[Data for analysis Boundary: Start]

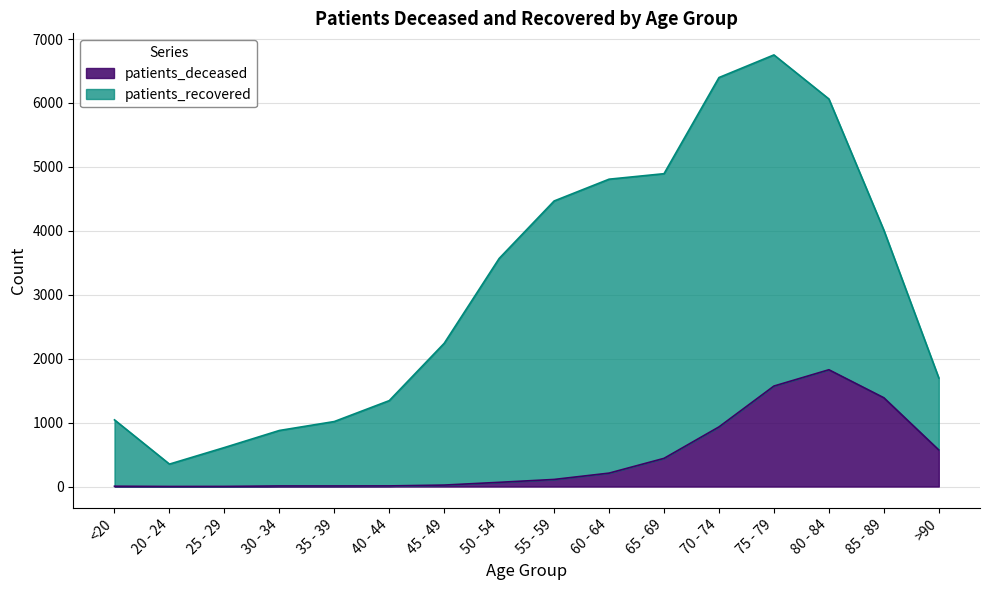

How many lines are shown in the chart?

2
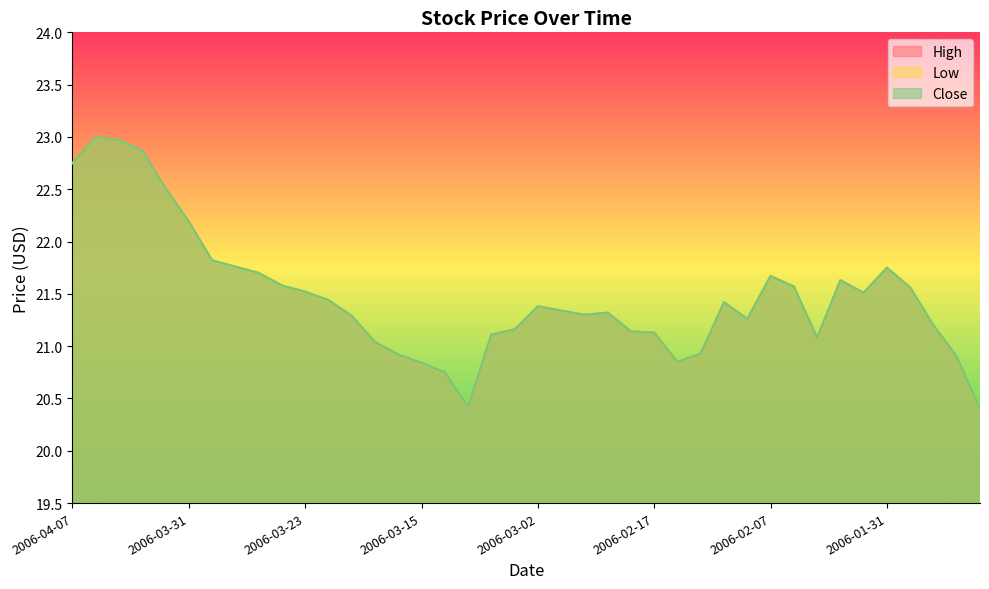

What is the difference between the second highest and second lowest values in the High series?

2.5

[Data for analysis Boundary: End]
[Data for analysis Boundary: Start]

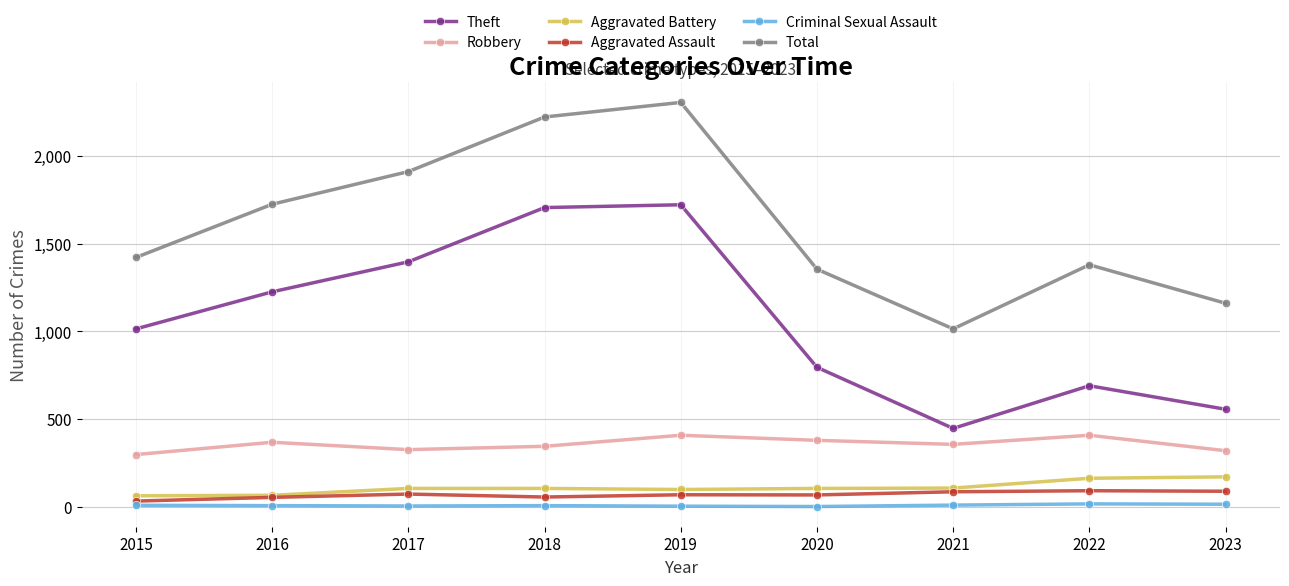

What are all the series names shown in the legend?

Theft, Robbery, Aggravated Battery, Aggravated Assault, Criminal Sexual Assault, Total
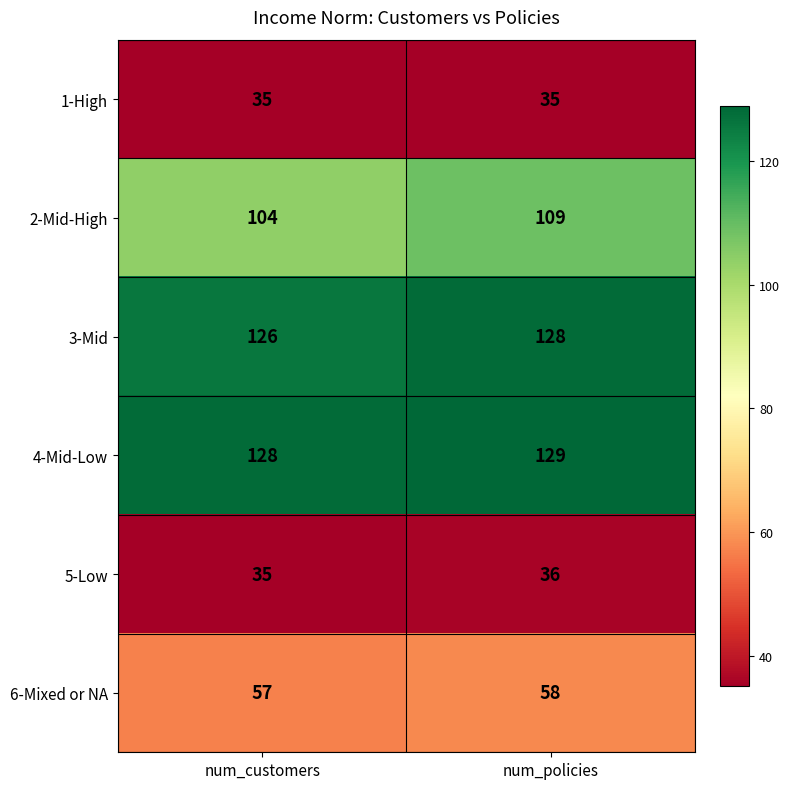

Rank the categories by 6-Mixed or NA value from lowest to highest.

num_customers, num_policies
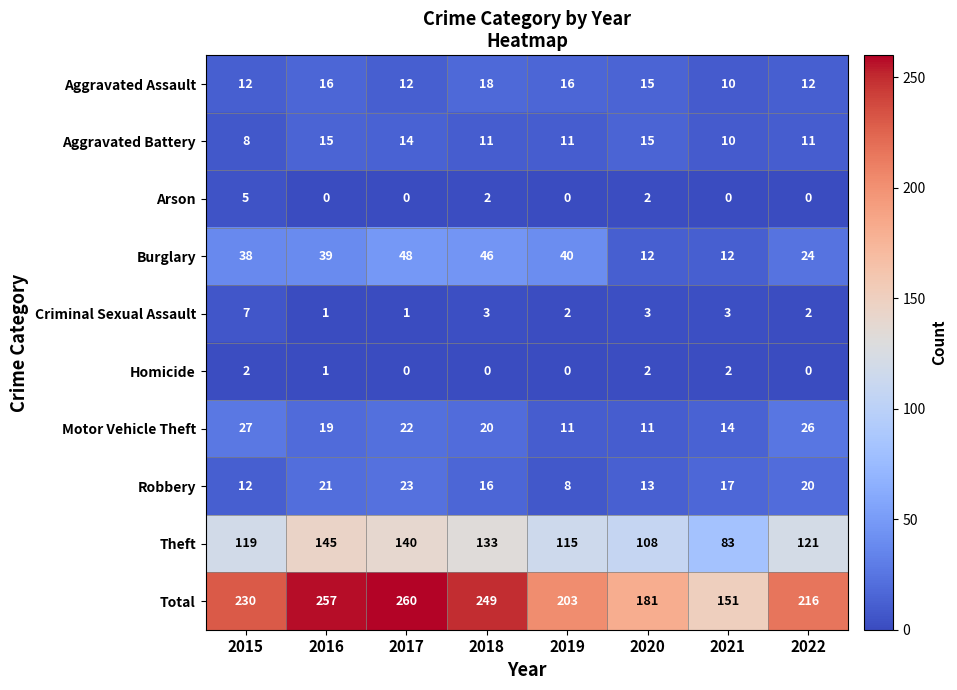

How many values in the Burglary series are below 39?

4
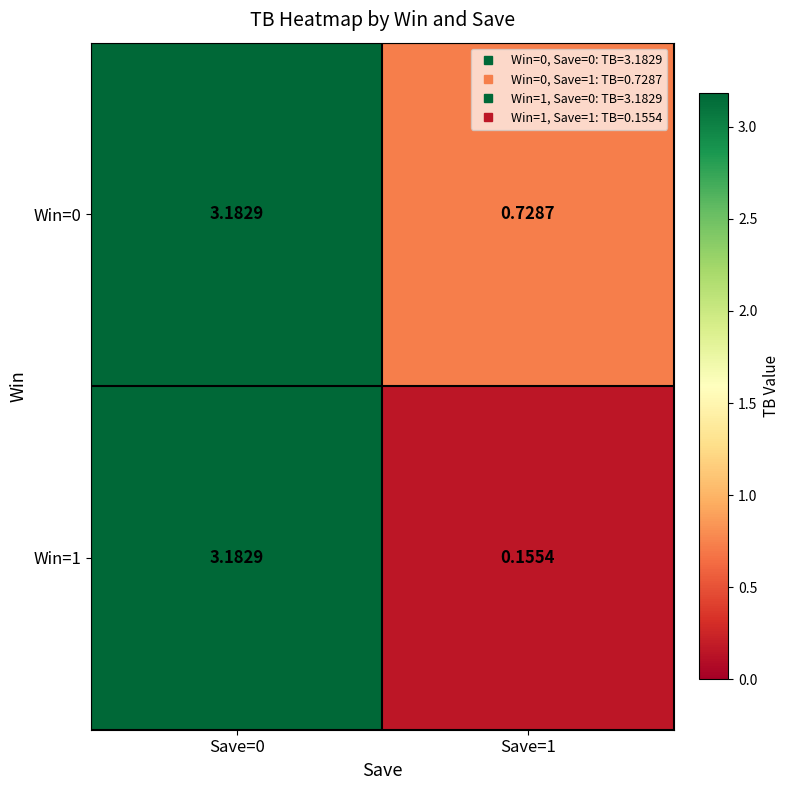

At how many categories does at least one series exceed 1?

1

[Data for analysis Boundary: End]
[Data for analysis Boundary: Start]

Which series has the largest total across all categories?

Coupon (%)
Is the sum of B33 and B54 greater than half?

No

[Data for analysis Boundary: End]

- **Task item**
In the items starting at the line containing "How many lines are shown in the chart?" and ending at the line containing "What is the", change "series" to "data set" and write those lines out again with nothing else altered. Leave the pictures out of your answer.

- **Result of the exercise**
How many lines are shown in the chart?

2

What is the difference between the second highest and second lowest values in the High data set?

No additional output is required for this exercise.